**Required action:** Below are the records; restate all of them word for word.

+ + + + + + +

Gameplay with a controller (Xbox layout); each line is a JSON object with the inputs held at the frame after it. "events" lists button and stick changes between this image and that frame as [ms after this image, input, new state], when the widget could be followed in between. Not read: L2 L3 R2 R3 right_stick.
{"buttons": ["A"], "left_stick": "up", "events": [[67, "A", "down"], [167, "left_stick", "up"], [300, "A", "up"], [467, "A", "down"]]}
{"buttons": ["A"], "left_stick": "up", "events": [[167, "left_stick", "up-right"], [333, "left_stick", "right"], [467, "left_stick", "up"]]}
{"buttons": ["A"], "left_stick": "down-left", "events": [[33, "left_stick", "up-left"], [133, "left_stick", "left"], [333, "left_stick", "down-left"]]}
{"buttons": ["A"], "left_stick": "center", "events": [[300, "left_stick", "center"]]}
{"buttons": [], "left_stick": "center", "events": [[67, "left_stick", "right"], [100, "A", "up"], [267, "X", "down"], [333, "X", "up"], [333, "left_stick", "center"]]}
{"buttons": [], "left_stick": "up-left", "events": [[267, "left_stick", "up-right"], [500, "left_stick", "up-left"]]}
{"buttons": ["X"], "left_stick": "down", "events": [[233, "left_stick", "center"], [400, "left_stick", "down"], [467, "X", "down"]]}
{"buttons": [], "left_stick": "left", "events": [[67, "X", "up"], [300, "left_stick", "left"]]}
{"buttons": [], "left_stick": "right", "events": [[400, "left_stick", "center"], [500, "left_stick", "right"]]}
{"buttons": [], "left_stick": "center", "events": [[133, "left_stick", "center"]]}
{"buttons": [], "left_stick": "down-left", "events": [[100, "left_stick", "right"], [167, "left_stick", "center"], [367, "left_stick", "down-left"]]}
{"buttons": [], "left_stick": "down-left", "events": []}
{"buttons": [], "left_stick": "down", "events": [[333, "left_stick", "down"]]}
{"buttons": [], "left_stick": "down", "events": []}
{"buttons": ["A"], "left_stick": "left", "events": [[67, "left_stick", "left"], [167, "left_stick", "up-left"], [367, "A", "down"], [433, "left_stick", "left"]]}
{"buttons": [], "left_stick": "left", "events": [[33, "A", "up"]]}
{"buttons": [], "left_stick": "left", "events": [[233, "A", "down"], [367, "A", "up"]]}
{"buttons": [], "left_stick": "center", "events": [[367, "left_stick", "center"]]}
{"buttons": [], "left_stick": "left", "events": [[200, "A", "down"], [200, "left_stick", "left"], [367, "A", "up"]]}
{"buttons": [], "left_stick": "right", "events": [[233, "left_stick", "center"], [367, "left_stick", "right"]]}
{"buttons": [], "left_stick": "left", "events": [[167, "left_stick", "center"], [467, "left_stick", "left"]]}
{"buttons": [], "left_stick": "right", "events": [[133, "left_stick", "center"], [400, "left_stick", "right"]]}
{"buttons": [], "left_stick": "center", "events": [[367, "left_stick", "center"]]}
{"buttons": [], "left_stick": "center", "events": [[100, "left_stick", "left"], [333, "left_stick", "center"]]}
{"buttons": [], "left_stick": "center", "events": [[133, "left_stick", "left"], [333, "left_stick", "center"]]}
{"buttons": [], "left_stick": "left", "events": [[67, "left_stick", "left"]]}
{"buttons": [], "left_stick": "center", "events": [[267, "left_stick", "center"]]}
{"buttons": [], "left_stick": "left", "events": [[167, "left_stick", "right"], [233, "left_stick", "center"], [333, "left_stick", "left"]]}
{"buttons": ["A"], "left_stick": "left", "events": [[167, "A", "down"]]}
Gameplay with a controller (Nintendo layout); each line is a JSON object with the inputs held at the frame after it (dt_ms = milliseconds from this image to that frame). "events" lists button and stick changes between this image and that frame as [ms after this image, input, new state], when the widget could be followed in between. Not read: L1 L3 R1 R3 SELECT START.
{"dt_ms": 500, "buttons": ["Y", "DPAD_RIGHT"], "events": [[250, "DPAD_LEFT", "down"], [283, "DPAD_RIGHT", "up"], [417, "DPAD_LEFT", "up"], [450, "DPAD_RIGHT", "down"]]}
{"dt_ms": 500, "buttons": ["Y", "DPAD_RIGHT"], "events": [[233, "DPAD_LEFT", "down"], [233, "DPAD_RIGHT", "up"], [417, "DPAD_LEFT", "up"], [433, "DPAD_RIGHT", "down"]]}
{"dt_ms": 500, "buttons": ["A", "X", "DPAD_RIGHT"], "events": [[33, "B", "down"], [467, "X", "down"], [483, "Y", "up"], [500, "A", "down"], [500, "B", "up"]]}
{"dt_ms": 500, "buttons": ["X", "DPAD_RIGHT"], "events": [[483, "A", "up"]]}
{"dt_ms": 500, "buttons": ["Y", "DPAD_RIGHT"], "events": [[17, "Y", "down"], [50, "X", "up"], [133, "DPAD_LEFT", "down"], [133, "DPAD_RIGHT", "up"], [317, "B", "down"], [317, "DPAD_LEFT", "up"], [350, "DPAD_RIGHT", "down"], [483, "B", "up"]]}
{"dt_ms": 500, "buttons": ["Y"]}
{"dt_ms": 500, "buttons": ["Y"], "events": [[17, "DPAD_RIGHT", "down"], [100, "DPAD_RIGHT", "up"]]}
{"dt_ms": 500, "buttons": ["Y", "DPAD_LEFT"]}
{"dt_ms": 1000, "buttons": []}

+ + + + + + +

**Answer to this task:**
Gameplay with a controller (Xbox layout); each line is a JSON object with the inputs held at the frame after it. "events" lists button and stick changes between this image and that frame as [ms after this image, input, new state], when the widget could be followed in between. Not read: L2 L3 R2 R3 right_stick.
{"buttons": ["A"], "left_stick": "up", "events": [[67, "A", "down"], [167, "left_stick", "up"], [300, "A", "up"], [467, "A", "down"]]}
{"buttons": ["A"], "left_stick": "up", "events": [[167, "left_stick", "up-right"], [333, "left_stick", "right"], [467, "left_stick", "up"]]}
{"buttons": ["A"], "left_stick": "down-left", "events": [[33, "left_stick", "up-left"], [133, "left_stick", "left"], [333, "left_stick", "down-left"]]}
{"buttons": ["A"], "left_stick": "center", "events": [[300, "left_stick", "center"]]}
{"buttons": [], "left_stick": "center", "events": [[67, "left_stick", "right"], [100, "A", "up"], [267, "X", "down"], [333, "X", "up"], [333, "left_stick", "center"]]}
{"buttons": [], "left_stick": "up-left", "events": [[267, "left_stick", "up-right"], [500, "left_stick", "up-left"]]}
{"buttons": ["X"], "left_stick": "down", "events": [[233, "left_stick", "center"], [400, "left_stick", "down"], [467, "X", "down"]]}
{"buttons": [], "left_stick": "left", "events": [[67, "X", "up"], [300, "left_stick", "left"]]}
{"buttons": [], "left_stick": "right", "events": [[400, "left_stick", "center"], [500, "left_stick", "right"]]}
{"buttons": [], "left_stick": "center", "events": [[133, "left_stick", "center"]]}
{"buttons": [], "left_stick": "down-left", "events": [[100, "left_stick", "right"], [167, "left_stick", "center"], [367, "left_stick", "down-left"]]}
{"buttons": [], "left_stick": "down-left", "events": []}
{"buttons": [], "left_stick": "down", "events": [[333, "left_stick", "down"]]}
{"buttons": [], "left_stick": "down", "events": []}
{"buttons": ["A"], "left_stick": "left", "events": [[67, "left_stick", "left"], [167, "left_stick", "up-left"], [367, "A", "down"], [433, "left_stick", "left"]]}
{"buttons": [], "left_stick": "left", "events": [[33, "A", "up"]]}
{"buttons": [], "left_stick": "left", "events": [[233, "A", "down"], [367, "A", "up"]]}
{"buttons": [], "left_stick": "center", "events": [[367, "left_stick", "center"]]}
{"buttons": [], "left_stick": "left", "events": [[200, "A", "down"], [200, "left_stick", "left"], [367, "A", "up"]]}
{"buttons": [], "left_stick": "right", "events": [[233, "left_stick", "center"], [367, "left_stick", "right"]]}
{"buttons": [], "left_stick": "left", "events": [[167, "left_stick", "center"], [467, "left_stick", "left"]]}
{"buttons": [], "left_stick": "right", "events": [[133, "left_stick", "center"], [400, "left_stick", "right"]]}
{"buttons": [], "left_stick": "center", "events": [[367, "left_stick", "center"]]}
{"buttons": [], "left_stick": "center", "events": [[100, "left_stick", "left"], [333, "left_stick", "center"]]}
{"buttons": [], "left_stick": "center", "events": [[133, "left_stick", "left"], [333, "left_stick", "center"]]}
{"buttons": [], "left_stick": "left", "events": [[67, "left_stick", "left"]]}
{"buttons": [], "left_stick": "center", "events": [[267, "left_stick", "center"]]}
{"buttons": [], "left_stick": "left", "events": [[167, "left_stick", "right"], [233, "left_stick", "center"], [333, "left_stick", "left"]]}
{"buttons": ["A"], "left_stick": "left", "events": [[167, "A", "down"]]}
Gameplay with a controller (Nintendo layout); each line is a JSON object with the inputs held at the frame after it (dt_ms = milliseconds from this image to that frame). "events" lists button and stick changes between this image and that frame as [ms after this image, input, new state], when the widget could be followed in between. Not read: L1 L3 R1 R3 SELECT START.
{"dt_ms": 500, "buttons": ["Y", "DPAD_RIGHT"], "events": [[250, "DPAD_LEFT", "down"], [283, "DPAD_RIGHT", "up"], [417, "DPAD_LEFT", "up"], [450, "DPAD_RIGHT", "down"]]}
{"dt_ms": 500, "buttons": ["Y", "DPAD_RIGHT"], "events": [[233, "DPAD_LEFT", "down"], [233, "DPAD_RIGHT", "up"], [417, "DPAD_LEFT", "up"], [433, "DPAD_RIGHT", "down"]]}
{"dt_ms": 500, "buttons": ["A", "X", "DPAD_RIGHT"], "events": [[33, "B", "down"], [467, "X", "down"], [483, "Y", "up"], [500, "A", "down"], [500, "B", "up"]]}
{"dt_ms": 500, "buttons": ["X", "DPAD_RIGHT"], "events": [[483, "A", "up"]]}
{"dt_ms": 500, "buttons": ["Y", "DPAD_RIGHT"], "events": [[17, "Y", "down"], [50, "X", "up"], [133, "DPAD_LEFT", "down"], [133, "DPAD_RIGHT", "up"], [317, "B", "down"], [317, "DPAD_LEFT", "up"], [350, "DPAD_RIGHT", "down"], [483, "B", "up"]]}
{"dt_ms": 500, "buttons": ["Y"]}
{"dt_ms": 500, "buttons": ["Y"], "events": [[17, "DPAD_RIGHT", "down"], [100, "DPAD_RIGHT", "up"]]}
{"dt_ms": 500, "buttons": ["Y", "DPAD_LEFT"]}
{"dt_ms": 1000, "buttons": []}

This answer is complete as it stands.